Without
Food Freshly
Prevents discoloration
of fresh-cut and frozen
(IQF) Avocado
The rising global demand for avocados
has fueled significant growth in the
□ □ □ □ □ □ □
▶ [Try it]:
An exact copy of all the records is the expected answer.

▶ [Reply to the task]:
Without
Food Freshly
Prevents discoloration
of fresh-cut and frozen
(IQF) Avocado
The rising global demand for avocados
has fueled significant growth in the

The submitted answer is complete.